Tâche 1: Dans le texte sur Respect, réécrivez le passage commençant à "Les résultats des" et se terminant à "Yaqoob à Birmingham.", en renommant "conseillers" en "élus municipaux".
Tâche 2:
Répondez, s'il vous plaît, à ces questions sur le texte sur Respect :
(a) Quel pourcentage des suffrages Oliur Rahman a-t-il obtenu à Tower Hamlets ?
(b) Combien de candidats Respect a-t-il présentés à Birmingham aux élections municipales de 2006 ?
(c) Combien de sièges Respect a-t-il remportés à Tower Hamlets lors de ces élections ?

Bloc de texte:
_ _ _ _ _
Nous n'avons cessé depuis de démontrer notre engagement dans ce sens. Ainsi, lors des élections de 2004 au parlement européen et à l'assemblée de Londres, nous nous sommes efforcés de faire en sorte que les listes de Respect soient plus larges que celles du SWP, même dans des zones où les membres du SWP formaient une large proportion des militants de Respect. Il y a eu parfois des débats houleux au sein du SWP sur le fait que des éléments extérieurs au SWP devaient être candidats. Nous estimions que c'était indispensable pour faire de Respect une véritable 'coalition unitaire' de la gauche anti-Labour. En harmonie avec cette approche, nous avons consacré la même énergie pour George Galloway dans l'élection au Parlement Européen que pour Lindsey German sur la liste GLA. Et nous nous sommes impliqués avec la même ardeur lors d'élections législatives partielles l'été passé pour Yvonne Ridley à Leicester que pour John Rees du SWP à Birmingham. C'est le désir des membres du SWP d'œuvrer ainsi avec d'autres dans ce sens qui a produit le premier succès électoral de Respect à Tower Hamlets, où le syndicaliste local Oliur Rahman a été élu conseiller avec 31% des suffrages, suivi de près par Paul McGarr, membre du SWP, battant le candidat New labour dans le secteur essentiellement blanc de Millwall avec 27% des voix. Personne ne parlait de poupées russes à l'époque.

Lors des élections législatives de 2005 la diversité de Respect à Tower Hamlets et Newham a trouvé une expression dans les candidatures pour les sièges de la circonscription - une femme du SWP, deux personnes non membres du SWP d'origine musulmane, et George Galloway. Les membres du SWP ont montré leur engagement dans Respect comme coalition large en s'impliquant pour tous les candidats, en particulier pour Galloway. A Birmingham nos militants ont fait campagne pour Salma Yaqoob.

Même chose pour les élections municipales (council elections) de 2006. Nous nous sommes battus pour nous assurer que les listes de candidats étaient mixtes en termes d'ethnicité, de sexe et de confession. A Birmingham, Respect a présenté cinq candidats - deux femmes musulmanes, un homme musulman, une femme noire et une femme blanche du SWP. A Tower Hamlets et Newham, les membres du SWP ont argumenté en faveur de candidatures mixtes musulmans et non-musulmans chaque fois que c'était possible, et d'autres personnes ont accepté l'argument.


Les résultats des élections ont été un grand succès pour Respect dans ces endroits, avec 26% des voix et trois sièges de conseillers à Newham, 23% des voix et 12 sièges à Tower Hamlets, et un siège pour Salma Yaqoob à Birmingham.
_ _ _ _ _
Données fournies:
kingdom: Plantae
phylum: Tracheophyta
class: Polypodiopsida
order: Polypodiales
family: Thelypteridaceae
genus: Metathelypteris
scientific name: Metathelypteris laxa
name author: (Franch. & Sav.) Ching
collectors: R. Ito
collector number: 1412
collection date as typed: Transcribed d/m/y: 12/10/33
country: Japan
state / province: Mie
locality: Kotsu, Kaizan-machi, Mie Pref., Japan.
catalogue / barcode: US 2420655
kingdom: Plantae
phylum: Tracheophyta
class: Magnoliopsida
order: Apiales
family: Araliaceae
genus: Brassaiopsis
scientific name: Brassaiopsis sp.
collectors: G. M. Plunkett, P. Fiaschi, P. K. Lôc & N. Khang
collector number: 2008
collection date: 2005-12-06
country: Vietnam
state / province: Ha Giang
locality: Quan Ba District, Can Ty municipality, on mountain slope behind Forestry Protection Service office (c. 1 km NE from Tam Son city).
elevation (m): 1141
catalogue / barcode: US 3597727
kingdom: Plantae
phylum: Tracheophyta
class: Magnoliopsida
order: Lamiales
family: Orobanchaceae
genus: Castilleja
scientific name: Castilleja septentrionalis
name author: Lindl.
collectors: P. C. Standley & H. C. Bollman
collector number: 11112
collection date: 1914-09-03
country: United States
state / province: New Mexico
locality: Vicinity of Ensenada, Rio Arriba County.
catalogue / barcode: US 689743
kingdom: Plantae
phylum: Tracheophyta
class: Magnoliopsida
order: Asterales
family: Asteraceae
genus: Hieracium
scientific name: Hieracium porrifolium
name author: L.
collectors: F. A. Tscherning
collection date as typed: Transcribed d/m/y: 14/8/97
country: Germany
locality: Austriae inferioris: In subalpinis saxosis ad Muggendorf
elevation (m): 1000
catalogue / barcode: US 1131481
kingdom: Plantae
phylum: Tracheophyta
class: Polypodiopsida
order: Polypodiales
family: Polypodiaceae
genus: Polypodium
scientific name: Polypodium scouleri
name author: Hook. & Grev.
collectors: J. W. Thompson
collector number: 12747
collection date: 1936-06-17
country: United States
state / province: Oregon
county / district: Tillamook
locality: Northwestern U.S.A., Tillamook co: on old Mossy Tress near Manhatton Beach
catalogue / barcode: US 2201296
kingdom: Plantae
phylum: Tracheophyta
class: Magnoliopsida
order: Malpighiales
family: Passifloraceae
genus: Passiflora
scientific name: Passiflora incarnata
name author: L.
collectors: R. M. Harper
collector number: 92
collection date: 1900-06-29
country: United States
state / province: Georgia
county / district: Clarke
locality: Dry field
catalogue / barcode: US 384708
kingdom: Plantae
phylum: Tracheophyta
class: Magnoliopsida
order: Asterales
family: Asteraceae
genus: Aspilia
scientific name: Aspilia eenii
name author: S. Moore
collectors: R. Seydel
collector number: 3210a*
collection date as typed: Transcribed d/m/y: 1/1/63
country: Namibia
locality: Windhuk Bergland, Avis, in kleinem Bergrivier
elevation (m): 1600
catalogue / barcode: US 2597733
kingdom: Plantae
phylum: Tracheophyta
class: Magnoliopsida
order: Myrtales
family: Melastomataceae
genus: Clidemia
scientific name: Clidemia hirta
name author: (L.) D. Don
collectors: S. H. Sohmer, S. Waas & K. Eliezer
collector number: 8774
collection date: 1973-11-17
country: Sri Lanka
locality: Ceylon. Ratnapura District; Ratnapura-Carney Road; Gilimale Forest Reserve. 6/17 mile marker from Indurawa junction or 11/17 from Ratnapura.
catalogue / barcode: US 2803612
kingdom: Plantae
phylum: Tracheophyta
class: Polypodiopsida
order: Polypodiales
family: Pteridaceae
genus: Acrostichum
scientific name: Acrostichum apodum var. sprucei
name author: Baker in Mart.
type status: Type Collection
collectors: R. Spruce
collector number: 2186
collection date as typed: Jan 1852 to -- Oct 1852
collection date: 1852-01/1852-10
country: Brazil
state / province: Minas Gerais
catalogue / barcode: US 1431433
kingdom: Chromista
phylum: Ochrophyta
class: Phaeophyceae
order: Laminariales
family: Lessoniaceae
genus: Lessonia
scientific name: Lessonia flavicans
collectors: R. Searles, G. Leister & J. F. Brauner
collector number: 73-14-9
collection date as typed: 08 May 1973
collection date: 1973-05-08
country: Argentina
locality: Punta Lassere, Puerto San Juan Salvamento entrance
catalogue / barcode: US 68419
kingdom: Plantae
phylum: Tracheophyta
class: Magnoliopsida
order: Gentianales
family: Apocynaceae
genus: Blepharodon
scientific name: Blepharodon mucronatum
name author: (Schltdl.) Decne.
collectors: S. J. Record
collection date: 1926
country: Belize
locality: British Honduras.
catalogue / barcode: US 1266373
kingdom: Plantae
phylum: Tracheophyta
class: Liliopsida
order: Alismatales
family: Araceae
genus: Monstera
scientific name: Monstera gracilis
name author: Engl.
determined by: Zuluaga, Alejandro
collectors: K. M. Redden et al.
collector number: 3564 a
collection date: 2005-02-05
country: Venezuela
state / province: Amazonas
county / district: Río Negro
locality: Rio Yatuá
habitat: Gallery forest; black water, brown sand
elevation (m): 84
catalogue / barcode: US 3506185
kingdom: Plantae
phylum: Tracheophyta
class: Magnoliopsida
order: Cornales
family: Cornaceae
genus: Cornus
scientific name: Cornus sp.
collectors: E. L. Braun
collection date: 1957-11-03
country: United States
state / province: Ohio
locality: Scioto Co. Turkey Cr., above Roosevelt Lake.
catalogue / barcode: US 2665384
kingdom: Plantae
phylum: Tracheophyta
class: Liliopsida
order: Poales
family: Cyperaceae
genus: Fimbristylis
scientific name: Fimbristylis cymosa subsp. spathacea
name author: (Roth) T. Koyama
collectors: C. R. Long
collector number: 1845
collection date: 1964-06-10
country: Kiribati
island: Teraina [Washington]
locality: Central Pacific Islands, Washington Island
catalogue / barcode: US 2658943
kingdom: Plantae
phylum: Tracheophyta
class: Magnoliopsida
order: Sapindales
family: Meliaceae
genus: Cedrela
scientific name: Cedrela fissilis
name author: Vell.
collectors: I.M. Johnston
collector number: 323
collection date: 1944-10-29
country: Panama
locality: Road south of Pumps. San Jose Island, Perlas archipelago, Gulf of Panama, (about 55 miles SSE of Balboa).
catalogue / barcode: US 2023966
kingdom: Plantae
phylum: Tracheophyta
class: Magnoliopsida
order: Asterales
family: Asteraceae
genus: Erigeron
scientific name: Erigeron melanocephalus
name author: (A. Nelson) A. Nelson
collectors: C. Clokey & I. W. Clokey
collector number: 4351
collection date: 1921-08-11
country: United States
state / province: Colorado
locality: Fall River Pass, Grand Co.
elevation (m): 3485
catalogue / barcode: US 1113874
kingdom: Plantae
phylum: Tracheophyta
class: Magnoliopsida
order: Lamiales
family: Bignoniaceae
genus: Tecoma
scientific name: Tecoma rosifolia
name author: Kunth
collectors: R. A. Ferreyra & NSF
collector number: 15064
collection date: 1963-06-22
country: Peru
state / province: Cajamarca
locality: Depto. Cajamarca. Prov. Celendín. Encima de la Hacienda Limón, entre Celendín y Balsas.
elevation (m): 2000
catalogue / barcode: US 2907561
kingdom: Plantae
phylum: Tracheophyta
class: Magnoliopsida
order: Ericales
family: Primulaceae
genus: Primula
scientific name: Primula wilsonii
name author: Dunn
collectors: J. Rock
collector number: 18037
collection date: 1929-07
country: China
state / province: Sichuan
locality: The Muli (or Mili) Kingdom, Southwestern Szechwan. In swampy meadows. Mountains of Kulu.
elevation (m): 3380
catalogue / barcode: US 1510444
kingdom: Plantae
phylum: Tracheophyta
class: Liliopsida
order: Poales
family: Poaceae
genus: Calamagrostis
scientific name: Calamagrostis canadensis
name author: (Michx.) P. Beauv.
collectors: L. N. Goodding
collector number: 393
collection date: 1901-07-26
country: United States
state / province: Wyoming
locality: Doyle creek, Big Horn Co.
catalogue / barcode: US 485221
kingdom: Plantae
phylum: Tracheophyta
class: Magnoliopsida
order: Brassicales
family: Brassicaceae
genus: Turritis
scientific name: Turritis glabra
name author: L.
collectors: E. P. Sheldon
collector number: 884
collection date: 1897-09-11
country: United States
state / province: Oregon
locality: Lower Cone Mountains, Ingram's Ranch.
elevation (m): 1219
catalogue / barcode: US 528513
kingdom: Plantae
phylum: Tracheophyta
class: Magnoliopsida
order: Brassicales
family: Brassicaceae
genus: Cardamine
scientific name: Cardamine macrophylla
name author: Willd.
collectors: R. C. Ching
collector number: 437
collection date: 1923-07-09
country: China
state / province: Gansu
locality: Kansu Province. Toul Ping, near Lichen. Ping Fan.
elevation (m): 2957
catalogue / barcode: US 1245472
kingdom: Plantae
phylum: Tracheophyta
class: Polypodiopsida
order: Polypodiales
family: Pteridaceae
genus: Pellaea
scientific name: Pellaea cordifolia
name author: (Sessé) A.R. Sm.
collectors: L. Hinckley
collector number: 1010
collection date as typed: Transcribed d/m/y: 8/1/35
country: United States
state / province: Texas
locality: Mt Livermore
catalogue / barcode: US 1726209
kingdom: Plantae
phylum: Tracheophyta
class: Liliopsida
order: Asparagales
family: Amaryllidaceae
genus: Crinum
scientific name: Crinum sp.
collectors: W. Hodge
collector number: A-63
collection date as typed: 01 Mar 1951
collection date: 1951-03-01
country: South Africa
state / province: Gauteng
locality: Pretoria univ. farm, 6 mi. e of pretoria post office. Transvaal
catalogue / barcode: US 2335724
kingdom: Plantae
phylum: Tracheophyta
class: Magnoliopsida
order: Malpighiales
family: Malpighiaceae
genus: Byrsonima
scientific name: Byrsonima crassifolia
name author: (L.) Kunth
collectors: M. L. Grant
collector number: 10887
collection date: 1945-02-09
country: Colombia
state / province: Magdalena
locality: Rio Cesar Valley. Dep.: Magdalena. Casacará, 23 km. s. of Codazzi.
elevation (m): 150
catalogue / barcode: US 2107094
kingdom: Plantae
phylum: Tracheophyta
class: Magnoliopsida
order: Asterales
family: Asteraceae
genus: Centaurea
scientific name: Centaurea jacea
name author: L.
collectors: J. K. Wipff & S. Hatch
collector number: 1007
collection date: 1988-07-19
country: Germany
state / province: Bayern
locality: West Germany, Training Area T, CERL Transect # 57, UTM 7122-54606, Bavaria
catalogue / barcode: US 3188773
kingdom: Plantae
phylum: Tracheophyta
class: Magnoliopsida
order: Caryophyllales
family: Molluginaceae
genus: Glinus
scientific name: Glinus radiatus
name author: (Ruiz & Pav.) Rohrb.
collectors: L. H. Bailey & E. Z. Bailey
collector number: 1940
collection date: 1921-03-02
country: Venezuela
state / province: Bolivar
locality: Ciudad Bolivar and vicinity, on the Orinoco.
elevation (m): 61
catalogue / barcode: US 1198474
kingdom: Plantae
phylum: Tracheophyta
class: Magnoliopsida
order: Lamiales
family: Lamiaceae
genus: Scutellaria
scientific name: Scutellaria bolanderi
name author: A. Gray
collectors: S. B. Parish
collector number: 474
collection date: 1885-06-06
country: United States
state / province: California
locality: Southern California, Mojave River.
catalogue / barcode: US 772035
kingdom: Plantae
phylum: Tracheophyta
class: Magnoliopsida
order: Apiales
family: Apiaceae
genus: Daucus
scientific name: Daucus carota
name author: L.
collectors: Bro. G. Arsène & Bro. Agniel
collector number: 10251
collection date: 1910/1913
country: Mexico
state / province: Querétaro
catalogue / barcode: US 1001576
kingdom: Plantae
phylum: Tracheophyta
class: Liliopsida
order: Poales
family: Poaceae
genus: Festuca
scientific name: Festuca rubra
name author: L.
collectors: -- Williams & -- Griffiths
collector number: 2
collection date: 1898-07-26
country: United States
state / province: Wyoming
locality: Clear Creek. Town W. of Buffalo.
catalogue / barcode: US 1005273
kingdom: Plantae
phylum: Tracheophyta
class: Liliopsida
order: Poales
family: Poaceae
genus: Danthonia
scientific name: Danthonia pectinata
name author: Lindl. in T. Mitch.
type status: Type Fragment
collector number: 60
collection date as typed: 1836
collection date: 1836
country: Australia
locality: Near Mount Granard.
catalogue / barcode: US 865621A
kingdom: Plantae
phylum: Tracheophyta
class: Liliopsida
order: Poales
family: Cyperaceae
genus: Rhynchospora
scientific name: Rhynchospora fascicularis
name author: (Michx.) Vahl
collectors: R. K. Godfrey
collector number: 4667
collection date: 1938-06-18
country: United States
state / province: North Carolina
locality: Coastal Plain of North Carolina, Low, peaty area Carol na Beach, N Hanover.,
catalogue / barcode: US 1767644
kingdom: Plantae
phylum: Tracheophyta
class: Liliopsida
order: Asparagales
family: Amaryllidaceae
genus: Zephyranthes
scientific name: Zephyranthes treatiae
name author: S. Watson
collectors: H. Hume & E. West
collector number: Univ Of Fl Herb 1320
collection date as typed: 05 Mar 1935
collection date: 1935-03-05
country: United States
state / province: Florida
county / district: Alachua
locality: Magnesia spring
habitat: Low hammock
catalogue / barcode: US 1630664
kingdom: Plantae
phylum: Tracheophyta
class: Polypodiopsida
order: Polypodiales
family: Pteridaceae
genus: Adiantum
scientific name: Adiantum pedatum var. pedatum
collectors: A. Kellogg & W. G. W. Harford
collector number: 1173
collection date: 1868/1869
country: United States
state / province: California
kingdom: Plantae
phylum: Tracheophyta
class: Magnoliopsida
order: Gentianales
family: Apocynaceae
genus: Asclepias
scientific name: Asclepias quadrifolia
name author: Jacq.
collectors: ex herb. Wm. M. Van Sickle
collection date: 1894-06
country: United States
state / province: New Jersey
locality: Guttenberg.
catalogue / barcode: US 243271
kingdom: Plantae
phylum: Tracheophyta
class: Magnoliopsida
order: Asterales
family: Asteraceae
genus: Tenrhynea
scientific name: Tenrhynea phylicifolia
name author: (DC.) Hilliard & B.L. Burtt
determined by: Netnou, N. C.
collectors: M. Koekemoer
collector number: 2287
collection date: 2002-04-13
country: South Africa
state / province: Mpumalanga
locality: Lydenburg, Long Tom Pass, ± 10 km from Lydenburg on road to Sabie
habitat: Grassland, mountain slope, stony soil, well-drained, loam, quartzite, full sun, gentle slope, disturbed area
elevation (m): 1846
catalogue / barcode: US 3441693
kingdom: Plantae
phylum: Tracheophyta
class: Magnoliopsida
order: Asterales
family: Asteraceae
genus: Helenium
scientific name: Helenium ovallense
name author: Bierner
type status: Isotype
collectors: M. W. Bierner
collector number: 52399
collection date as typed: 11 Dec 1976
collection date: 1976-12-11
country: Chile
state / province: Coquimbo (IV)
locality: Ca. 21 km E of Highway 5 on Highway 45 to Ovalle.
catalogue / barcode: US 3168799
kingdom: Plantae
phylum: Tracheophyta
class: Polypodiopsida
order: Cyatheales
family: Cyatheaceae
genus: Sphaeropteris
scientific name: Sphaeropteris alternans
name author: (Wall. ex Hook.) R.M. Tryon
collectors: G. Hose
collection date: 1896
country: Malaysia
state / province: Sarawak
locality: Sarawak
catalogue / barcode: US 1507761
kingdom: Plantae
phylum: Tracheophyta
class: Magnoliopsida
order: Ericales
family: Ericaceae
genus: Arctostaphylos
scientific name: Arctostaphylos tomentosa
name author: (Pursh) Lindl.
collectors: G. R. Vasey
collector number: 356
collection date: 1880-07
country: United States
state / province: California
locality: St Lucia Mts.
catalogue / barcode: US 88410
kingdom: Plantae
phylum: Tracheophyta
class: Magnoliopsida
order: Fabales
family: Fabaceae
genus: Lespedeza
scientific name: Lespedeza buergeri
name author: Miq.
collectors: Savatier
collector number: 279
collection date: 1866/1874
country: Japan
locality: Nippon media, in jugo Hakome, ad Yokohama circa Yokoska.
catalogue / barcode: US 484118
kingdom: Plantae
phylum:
_ _ _ _ _
Réponse finale 1:
Les résultats des élections ont été un grand succès pour Respect dans ces endroits, avec 26% des voix et trois sièges de élus municipaux à Newham, 23% des voix et 12 sièges à Tower Hamlets, et un siège pour Salma Yaqoob à Birmingham.

Réponse finale 2:
(a) 31 %
(b) Cinq
(c) 12